__Document segment__.

This week has brought several pieces of political news that have left me wondering about the future of life in the US.
One of them has to do with the election of the GOP candidate in Massachusetts, which resulted in the disappearance of the filibuster-proof majority the Democrats had in the Senate. While having a balance in power is good, one big concern I now have is what will this do to health care reform.
I can’t think of better words to express this concern than the ones written by this gentleman in his letter to the editor of his local newspaper:
… the results of the special election to fill Ted Kennedy’s Senate seat threatens to undermine the health care reform process in our country. It is ironic that Massachusetts has led the nation in providing for the health care of 99 percent of state residents but the majority of people in our commonwealth reject health care coverage to 30 million of our fellow citizens.

__Given entries__.
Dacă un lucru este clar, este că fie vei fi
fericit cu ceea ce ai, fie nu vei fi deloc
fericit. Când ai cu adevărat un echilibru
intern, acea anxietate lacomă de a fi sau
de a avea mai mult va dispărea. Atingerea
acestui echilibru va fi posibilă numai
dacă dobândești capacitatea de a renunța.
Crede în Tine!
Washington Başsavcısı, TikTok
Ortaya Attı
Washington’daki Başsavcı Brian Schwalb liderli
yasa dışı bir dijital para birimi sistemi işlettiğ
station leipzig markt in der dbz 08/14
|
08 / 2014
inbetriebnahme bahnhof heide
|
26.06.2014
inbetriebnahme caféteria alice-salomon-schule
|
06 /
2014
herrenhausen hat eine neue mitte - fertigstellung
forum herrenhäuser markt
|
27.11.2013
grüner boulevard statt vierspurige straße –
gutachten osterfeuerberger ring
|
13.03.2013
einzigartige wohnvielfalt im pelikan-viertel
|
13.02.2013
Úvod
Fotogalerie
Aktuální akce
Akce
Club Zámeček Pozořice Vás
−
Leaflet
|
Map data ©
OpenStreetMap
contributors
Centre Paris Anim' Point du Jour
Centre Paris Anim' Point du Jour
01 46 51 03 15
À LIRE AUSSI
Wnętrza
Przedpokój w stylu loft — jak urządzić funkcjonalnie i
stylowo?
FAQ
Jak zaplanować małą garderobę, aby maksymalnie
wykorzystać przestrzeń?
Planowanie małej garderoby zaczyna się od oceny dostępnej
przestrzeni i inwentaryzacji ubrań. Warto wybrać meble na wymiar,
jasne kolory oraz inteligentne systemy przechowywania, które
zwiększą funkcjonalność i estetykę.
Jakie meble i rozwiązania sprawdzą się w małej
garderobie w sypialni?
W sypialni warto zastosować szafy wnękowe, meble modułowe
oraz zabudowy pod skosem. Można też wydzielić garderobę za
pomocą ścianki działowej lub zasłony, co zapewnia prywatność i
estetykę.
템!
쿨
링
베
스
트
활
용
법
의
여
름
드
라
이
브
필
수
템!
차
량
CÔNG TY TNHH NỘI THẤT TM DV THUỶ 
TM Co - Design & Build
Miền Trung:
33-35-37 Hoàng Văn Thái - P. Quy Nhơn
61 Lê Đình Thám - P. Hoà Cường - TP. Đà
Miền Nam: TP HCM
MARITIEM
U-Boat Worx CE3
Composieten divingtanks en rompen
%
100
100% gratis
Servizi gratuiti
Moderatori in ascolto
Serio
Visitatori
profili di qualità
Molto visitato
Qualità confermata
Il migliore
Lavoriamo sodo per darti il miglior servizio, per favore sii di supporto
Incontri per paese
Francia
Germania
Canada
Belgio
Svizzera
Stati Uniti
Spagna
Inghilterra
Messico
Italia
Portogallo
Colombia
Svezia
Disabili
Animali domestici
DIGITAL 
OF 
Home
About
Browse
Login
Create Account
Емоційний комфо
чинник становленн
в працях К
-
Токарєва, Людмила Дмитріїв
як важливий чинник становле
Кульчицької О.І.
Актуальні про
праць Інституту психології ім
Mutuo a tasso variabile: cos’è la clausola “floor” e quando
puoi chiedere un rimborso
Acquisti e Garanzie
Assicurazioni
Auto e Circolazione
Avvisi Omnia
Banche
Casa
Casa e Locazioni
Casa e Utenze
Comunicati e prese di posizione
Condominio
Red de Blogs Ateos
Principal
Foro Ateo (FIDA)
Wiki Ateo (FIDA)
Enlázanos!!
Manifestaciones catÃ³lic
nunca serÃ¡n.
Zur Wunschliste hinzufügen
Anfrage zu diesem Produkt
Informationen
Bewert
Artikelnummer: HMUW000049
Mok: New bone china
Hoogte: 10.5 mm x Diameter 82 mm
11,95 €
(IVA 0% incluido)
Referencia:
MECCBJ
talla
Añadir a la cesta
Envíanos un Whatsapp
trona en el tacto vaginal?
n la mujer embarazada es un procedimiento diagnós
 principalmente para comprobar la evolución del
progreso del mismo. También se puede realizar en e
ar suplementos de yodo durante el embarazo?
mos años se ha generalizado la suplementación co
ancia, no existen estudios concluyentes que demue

__What you will do__.
**a.** Copy the portion of the health care reform post between "One of them" and "our fellow citizens.", inclusive.
**b.** Write the next part of the health care reform post, starting after its final sentence.

__Answers for this exercise__.
**a.**
One of them has to do with the election of the GOP candidate in Massachusetts, which resulted in the disappearance of the filibuster-proof majority the Democrats had in the Senate. While having a balance in power is good, one big concern I now have is what will this do to health care reform.
I can’t think of better words to express this concern than the ones written by this gentleman in his letter to the editor of his local newspaper:
… the results of the special election to fill Ted Kennedy’s Senate seat threatens to undermine the health care reform process in our country. It is ironic that Massachusetts has led the nation in providing for the health care of 99 percent of state residents but the majority of people in our commonwealth reject health care coverage to 30 million of our fellow citizens.

**b.**
This is the situation as the Senate awaits for a merged bill to come from the House. However, even the prospects for a combined version to pass through the House are bleak as indicated by Nancy Pelosi, Speaker of the House of Representatives. Quoting from the Financial Times report:
In its present form, I don’t think it’s possible to pass the Senate bill in the House,” Ms Pelosi told reporters yesterday, after struggling to persuade liberal Democrats in the House to support the Senate’s healthcare plan, which is not as expansive as their own. “I don’t see the votes for it at this time.”
The second piece of news that concerns me this week is last Thursday’s ruling by the US Supreme Court. This is even more concerning because, unlike elections, decisions by the Supreme Court have a very long term impact on the country and the direction things take as a whole over a long time, as opposed to during a shorter period.
In short, as the New York Times explains:
Overruling two important precedents about the First Amendment rights of corporations, a bitterly divided Supreme Court on Thursday ruled that the government may not ban political spending by corporations in candidate elections.
If you want to read the 183-page long decision document, look for Citizens United v. Federal Election Comm’n in the Supreme Court 2009 Decisions page.
The decision is largely based on free-speech principles, under the assumption that corporations are like individuals. There’s something fundamentally wrong about this conception, because it gives corporations benefits like those of an individual (free-speech, for instance) while not giving the same more obligations (tax obligations, for example).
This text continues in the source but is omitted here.